Assédio na academia

Foram quatro horas e meia de conversa. Mulheres de vários países se reuniram numa videoconferência e quebraram anos de silêncio. Esta é a primeira vez que as pesquisadoras, reunidas em um coletivo internacional, relatam publicamente violências e assédios que teriam sofrido de Boaventura de Sousa Santos. Até agora, elas vinham mantendo suas identidades e histórias em sigilo. 

Sete integrantes do coletivo, formado por 14 mulheres ao todo, aceitaram participar da entrevista exclusiva com a Agência Pública: Carla Paiva, Eva García Chueca, Gabriela Rocha, Aline Mendonça, Mariana Cabello, Élida Lauris e Sara Araújo. Seus relatos envolvem denúncias de assédio sexual e moral, abuso de poder, violência verbal e extrativismo intelectual – ou seja, uso do trabalho das pesquisadoras sem reconhecimento de autoria nem remuneração. Os casos relatados teriam ocorrido quando elas estudavam ou trabalhavam no Centro de Estudos Sociais (CES) da Universidade de Coimbra, que foi dirigido pelo professor e sociólogo de renome internacional por muitos anos. 

A extensa notícia, recheada de depoimentos das vítimas, é elucidativa. Nenhum processo disciplinar ou decisão judicial condena Boaventura de Sousa Santos, o professor-estrela do CES, ligado à Universidade de Coimbra, pelas acusações recorrentes de assédio sexual e moral, abuso de poder, violência verbal e extrativismo intelectual. Mas é impossível não perceber, pela quantidade e consistência dos testemunhos, o ambiente tóxico e degradante vivido, durante anos a fio, no interior da capelinha académica dirigida pelo “professor-estrela” da Sociologia coimbrã. Tal como são notórias as cumplicidades, quer pela conivência quer pelo silêncio, com os abusos de que, anos a fio, se falava à boca pequena.

Está praticamente tudo dito na peça da Agência Pública, cuja leitura integral se recomenda. Pela minha parte, acrescento apenas duas curtas notas.

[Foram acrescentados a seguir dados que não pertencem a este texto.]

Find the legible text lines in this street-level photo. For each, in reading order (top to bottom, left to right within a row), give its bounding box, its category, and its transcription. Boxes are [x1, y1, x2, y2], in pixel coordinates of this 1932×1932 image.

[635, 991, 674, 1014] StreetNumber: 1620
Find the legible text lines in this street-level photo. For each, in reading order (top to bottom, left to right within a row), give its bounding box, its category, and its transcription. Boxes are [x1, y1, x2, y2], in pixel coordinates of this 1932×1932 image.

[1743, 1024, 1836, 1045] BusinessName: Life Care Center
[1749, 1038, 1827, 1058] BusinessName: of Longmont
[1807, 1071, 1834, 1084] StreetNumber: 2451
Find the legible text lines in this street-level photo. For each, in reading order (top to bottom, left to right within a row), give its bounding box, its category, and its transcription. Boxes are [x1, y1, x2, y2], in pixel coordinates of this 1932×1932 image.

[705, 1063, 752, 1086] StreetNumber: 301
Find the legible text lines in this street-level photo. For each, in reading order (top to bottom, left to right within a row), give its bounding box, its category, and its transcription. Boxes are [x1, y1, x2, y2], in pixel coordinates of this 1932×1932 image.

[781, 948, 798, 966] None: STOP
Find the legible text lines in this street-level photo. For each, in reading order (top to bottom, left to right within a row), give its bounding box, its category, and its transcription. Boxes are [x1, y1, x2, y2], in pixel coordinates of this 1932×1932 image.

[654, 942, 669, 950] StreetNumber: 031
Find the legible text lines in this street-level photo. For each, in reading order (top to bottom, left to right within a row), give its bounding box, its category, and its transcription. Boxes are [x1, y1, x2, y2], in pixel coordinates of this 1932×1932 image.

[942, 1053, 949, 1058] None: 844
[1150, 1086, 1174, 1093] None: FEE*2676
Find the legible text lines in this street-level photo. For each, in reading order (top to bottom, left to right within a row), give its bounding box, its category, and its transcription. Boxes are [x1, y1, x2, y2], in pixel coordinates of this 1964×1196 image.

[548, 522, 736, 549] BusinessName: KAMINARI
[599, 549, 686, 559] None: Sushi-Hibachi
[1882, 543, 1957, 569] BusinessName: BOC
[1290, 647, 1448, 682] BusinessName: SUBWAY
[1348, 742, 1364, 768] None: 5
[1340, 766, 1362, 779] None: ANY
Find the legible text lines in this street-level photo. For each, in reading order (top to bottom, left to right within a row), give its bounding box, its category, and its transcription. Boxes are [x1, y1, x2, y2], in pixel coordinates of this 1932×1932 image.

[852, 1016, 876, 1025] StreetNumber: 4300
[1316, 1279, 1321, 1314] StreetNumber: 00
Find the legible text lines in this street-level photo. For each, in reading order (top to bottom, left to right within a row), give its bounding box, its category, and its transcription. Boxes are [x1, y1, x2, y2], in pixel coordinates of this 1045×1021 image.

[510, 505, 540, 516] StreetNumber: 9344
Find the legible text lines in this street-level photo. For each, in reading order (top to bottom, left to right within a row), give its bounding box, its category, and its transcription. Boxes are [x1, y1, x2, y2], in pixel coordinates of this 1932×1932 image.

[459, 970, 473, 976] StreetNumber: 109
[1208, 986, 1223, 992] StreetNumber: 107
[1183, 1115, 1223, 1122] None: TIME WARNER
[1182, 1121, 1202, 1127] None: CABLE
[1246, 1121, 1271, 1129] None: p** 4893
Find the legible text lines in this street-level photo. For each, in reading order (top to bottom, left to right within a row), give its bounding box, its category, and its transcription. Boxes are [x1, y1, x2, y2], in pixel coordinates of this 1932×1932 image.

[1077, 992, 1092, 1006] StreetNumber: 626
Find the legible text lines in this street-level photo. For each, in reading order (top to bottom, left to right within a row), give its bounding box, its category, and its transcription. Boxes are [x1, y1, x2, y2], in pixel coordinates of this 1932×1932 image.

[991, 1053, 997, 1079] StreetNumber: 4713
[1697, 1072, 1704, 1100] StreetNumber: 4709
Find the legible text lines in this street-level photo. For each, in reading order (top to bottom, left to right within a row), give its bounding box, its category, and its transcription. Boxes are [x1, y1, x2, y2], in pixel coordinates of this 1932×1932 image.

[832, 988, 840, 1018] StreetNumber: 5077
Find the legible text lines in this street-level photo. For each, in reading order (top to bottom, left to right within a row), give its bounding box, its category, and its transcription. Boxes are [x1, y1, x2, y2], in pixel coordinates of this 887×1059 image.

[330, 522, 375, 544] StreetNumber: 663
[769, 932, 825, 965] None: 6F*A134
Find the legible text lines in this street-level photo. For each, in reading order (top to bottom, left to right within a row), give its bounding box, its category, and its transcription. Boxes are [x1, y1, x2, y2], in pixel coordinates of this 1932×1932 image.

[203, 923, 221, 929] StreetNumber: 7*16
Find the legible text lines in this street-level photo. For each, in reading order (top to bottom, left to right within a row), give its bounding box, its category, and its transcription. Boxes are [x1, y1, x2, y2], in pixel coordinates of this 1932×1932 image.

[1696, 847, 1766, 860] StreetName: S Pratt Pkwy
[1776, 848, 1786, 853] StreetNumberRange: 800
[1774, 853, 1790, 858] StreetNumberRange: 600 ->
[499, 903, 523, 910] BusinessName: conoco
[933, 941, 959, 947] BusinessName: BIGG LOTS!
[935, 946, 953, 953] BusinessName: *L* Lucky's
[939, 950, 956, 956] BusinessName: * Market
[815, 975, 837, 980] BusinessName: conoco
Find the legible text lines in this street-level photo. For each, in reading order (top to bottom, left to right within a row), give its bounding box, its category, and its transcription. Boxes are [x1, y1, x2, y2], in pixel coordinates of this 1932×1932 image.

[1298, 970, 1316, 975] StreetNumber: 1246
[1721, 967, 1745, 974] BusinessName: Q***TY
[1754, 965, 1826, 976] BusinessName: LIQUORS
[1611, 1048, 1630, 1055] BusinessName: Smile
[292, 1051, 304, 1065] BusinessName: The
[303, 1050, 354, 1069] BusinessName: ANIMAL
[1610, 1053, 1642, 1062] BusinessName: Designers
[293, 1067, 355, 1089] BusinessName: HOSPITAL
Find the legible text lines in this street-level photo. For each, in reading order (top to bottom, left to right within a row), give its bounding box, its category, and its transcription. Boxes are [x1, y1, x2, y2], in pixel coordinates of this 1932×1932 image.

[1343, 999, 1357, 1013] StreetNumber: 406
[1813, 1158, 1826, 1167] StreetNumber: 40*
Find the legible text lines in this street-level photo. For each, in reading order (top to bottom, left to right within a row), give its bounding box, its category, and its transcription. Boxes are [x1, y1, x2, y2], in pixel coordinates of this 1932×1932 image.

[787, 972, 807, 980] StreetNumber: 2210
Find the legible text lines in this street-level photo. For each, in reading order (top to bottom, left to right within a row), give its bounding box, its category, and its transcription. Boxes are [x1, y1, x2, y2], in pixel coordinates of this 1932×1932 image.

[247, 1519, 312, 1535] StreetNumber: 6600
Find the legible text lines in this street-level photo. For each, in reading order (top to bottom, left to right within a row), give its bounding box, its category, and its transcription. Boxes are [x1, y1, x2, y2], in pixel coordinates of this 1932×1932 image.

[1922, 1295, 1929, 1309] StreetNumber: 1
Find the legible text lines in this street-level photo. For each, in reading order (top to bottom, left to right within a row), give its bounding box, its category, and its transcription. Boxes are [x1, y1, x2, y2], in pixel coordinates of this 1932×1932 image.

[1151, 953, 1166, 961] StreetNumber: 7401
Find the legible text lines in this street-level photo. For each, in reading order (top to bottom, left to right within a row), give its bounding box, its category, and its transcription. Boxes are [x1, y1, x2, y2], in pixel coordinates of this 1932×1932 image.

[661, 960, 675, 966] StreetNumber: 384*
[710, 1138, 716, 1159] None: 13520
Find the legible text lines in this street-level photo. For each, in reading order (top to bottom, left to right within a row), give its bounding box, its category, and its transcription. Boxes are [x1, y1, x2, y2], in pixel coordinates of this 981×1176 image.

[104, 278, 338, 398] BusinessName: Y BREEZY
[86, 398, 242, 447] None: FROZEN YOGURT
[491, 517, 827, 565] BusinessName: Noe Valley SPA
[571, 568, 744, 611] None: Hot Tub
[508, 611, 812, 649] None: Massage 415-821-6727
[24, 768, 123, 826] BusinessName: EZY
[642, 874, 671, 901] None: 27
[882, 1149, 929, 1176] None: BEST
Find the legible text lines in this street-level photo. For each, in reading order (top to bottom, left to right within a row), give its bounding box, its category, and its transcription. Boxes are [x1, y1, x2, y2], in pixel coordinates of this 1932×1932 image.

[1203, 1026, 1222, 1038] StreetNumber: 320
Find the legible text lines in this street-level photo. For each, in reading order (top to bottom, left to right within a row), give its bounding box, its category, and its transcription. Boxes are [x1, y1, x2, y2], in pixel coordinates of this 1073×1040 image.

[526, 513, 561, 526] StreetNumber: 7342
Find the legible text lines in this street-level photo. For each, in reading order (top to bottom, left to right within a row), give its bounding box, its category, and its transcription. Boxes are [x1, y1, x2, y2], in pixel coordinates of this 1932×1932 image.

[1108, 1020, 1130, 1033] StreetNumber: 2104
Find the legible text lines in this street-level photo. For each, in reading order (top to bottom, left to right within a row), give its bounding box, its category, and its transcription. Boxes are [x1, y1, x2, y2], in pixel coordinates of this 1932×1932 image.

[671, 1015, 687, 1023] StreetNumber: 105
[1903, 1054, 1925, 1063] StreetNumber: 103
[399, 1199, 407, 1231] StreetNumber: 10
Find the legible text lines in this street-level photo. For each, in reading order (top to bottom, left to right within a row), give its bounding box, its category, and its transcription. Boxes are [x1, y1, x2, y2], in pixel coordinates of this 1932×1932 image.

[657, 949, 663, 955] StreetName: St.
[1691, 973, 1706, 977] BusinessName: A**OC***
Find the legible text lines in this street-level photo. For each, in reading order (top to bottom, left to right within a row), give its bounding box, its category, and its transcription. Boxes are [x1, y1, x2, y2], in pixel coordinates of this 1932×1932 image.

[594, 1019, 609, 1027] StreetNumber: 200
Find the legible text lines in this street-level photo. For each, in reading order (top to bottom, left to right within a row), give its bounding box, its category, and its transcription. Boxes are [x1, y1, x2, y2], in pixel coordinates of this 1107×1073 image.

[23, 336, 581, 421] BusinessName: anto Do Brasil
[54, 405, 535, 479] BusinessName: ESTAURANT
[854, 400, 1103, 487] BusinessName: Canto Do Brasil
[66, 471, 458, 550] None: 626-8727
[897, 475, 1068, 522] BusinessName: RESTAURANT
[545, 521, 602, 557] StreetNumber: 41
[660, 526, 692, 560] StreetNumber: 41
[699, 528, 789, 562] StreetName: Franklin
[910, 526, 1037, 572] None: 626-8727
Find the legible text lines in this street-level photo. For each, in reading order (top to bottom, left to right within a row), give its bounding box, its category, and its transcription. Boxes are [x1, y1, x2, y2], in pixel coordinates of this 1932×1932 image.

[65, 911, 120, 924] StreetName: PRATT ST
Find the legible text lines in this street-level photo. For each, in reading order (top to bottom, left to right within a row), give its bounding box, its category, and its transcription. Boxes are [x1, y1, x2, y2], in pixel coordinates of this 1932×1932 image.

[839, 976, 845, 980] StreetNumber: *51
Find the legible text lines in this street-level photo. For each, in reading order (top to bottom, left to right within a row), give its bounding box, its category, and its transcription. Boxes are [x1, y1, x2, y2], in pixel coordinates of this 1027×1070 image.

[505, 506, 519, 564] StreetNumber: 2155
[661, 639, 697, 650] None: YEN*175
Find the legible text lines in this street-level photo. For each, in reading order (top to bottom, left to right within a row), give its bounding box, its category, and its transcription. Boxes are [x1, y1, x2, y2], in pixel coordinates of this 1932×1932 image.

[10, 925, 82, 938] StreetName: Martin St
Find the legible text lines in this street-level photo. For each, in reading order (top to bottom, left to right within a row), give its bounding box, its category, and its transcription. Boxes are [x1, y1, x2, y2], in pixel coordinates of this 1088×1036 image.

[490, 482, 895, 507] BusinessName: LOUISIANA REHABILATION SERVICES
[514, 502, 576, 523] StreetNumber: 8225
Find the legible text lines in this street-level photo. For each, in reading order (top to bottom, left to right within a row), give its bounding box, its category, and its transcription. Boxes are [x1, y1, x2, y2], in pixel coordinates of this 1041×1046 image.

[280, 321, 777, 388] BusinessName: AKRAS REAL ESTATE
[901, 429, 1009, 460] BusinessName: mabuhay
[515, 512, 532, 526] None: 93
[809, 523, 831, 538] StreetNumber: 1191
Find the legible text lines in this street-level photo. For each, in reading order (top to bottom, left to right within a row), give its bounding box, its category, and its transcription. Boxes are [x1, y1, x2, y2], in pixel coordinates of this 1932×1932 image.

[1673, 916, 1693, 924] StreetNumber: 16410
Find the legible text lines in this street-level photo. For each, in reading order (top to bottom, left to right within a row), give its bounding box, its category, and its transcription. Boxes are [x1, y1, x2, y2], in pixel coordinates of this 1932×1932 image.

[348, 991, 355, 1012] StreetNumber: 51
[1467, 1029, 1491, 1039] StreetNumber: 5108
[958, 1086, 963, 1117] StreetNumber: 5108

A primeira para realçar que o assédio e o abuso sobre mulheres não é comportamento exclusivo de homens de direita, conservadores, machistas e misóginos: podem surgir de onde menos se espera, até de um sociólogo de quem, tanto pela formação académica como pelo posicionamento ideológico à de esquerda, se esperaria outra consciência e comportamento. Também não vale, como o próprio Boaventura tentou fazer, reduzir a uma questão geracional: em todas as idades, tal como em todos os grupos étnicos e sociais, géneros e orientações sexuais existem pessoas bem e mal formadas. O que a ascensão a posições de influência e poder pode fazer é ajudar a germinar a ruindade que já por lá existia.

Segunda nota para saudar a condenação generalizada, por parte da direita portuguesa, de uma figura de peso da academia portuguesa e internacional que sempre detestaram. É importante, ainda assim, ver gente que sempre desvalorizou acusações de assédio, abuso e mesmo violência sexual, ganhar consciência de que não é não, juntando as suas vozes às e aos feministas que sempre defenderam, sem reservas nem subterfúgios, os direitos das mulheres.